The entries should be given again in full. Alter nothing.
= = = = =
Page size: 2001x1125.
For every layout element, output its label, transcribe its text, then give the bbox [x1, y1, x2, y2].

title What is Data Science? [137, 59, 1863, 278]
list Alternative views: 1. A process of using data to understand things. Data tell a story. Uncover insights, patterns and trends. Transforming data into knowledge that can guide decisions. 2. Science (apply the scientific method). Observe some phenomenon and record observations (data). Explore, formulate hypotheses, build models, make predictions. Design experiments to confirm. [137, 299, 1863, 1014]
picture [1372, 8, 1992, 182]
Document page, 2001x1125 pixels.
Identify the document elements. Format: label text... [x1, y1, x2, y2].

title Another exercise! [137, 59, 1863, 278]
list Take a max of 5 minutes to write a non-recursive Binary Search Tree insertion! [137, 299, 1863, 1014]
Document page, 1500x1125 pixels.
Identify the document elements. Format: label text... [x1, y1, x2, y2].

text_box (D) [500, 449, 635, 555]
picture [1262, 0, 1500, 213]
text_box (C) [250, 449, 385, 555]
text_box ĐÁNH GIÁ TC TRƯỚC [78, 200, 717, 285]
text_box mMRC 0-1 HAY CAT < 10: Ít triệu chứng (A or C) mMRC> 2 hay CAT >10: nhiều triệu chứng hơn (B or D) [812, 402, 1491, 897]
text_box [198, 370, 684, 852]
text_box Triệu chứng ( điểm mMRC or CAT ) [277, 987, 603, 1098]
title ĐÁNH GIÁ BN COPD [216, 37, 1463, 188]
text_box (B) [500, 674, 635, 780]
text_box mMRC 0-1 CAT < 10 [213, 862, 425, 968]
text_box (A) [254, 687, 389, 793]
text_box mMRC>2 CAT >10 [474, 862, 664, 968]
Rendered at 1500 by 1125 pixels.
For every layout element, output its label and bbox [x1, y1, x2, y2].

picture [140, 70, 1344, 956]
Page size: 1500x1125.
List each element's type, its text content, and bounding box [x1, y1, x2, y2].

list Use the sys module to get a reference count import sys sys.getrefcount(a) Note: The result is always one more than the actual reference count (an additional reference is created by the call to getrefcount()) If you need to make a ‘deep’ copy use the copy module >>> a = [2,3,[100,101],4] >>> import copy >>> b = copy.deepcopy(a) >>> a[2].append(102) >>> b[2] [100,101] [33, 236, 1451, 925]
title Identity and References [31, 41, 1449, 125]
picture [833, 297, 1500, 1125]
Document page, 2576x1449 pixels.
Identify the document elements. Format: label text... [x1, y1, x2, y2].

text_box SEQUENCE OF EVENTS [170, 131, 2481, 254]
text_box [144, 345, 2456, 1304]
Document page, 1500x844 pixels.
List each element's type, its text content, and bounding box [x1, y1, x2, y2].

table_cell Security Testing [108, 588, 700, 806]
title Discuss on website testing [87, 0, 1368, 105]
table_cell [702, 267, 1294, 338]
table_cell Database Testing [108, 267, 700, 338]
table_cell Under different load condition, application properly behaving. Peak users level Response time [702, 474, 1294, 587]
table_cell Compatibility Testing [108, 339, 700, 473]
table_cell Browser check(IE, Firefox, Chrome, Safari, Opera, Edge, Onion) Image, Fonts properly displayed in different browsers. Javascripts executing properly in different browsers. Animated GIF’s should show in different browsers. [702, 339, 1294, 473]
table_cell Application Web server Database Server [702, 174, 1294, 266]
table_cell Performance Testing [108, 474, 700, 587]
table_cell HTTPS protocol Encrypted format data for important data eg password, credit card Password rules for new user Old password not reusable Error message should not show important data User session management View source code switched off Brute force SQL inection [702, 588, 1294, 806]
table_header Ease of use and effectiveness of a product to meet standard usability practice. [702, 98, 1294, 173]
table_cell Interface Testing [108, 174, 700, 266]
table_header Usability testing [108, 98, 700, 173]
= = = = =
=== ANSWER TO THIS PROBLEM ===
Page size: 2001x1125.
For every layout element, output its label, transcribe its text, then give the bbox [x1, y1, x2, y2].

title What is Data Science? [137, 59, 1863, 278]
list Alternative views: 1. A process of using data to understand things. Data tell a story. Uncover insights, patterns and trends. Transforming data into knowledge that can guide decisions. 2. Science (apply the scientific method). Observe some phenomenon and record observations (data). Explore, formulate hypotheses, build models, make predictions. Design experiments to confirm. [137, 299, 1863, 1014]
picture [1372, 8, 1992, 182]
Document page, 2001x1125 pixels.
Identify the document elements. Format: label text... [x1, y1, x2, y2].

title Another exercise! [137, 59, 1863, 278]
list Take a max of 5 minutes to write a non-recursive Binary Search Tree insertion! [137, 299, 1863, 1014]
Document page, 1500x1125 pixels.
Identify the document elements. Format: label text... [x1, y1, x2, y2].

text_box (D) [500, 449, 635, 555]
picture [1262, 0, 1500, 213]
text_box (C) [250, 449, 385, 555]
text_box ĐÁNH GIÁ TC TRƯỚC [78, 200, 717, 285]
text_box mMRC 0-1 HAY CAT < 10: Ít triệu chứng (A or C) mMRC> 2 hay CAT >10: nhiều triệu chứng hơn (B or D) [812, 402, 1491, 897]
text_box [198, 370, 684, 852]
text_box Triệu chứng ( điểm mMRC or CAT ) [277, 987, 603, 1098]
title ĐÁNH GIÁ BN COPD [216, 37, 1463, 188]
text_box (B) [500, 674, 635, 780]
text_box mMRC 0-1 CAT < 10 [213, 862, 425, 968]
text_box (A) [254, 687, 389, 793]
text_box mMRC>2 CAT >10 [474, 862, 664, 968]
Rendered at 1500 by 1125 pixels.
For every layout element, output its label and bbox [x1, y1, x2, y2].

picture [140, 70, 1344, 956]
Page size: 1500x1125.
List each element's type, its text content, and bounding box [x1, y1, x2, y2].

list Use the sys module to get a reference count import sys sys.getrefcount(a) Note: The result is always one more than the actual reference count (an additional reference is created by the call to getrefcount()) If you need to make a ‘deep’ copy use the copy module >>> a = [2,3,[100,101],4] >>> import copy >>> b = copy.deepcopy(a) >>> a[2].append(102) >>> b[2] [100,101] [33, 236, 1451, 925]
title Identity and References [31, 41, 1449, 125]
picture [833, 297, 1500, 1125]
Document page, 2576x1449 pixels.
Identify the document elements. Format: label text... [x1, y1, x2, y2].

text_box SEQUENCE OF EVENTS [170, 131, 2481, 254]
text_box [144, 345, 2456, 1304]
Document page, 1500x844 pixels.
List each element's type, its text content, and bounding box [x1, y1, x2, y2].

table_cell Security Testing [108, 588, 700, 806]
title Discuss on website testing [87, 0, 1368, 105]
table_cell [702, 267, 1294, 338]
table_cell Database Testing [108, 267, 700, 338]
table_cell Under different load condition, application properly behaving. Peak users level Response time [702, 474, 1294, 587]
table_cell Compatibility Testing [108, 339, 700, 473]
table_cell Browser check(IE, Firefox, Chrome, Safari, Opera, Edge, Onion) Image, Fonts properly displayed in different browsers. Javascripts executing properly in different browsers. Animated GIF’s should show in different browsers. [702, 339, 1294, 473]
table_cell Application Web server Database Server [702, 174, 1294, 266]
table_cell Performance Testing [108, 474, 700, 587]
table_cell HTTPS protocol Encrypted format data for important data eg password, credit card Password rules for new user Old password not reusable Error message should not show important data User session management View source code switched off Brute force SQL inection [702, 588, 1294, 806]
table_header Ease of use and effectiveness of a product to meet standard usability practice. [702, 98, 1294, 173]
table_cell Interface Testing [108, 174, 700, 266]
table_header Usability testing [108, 98, 700, 173]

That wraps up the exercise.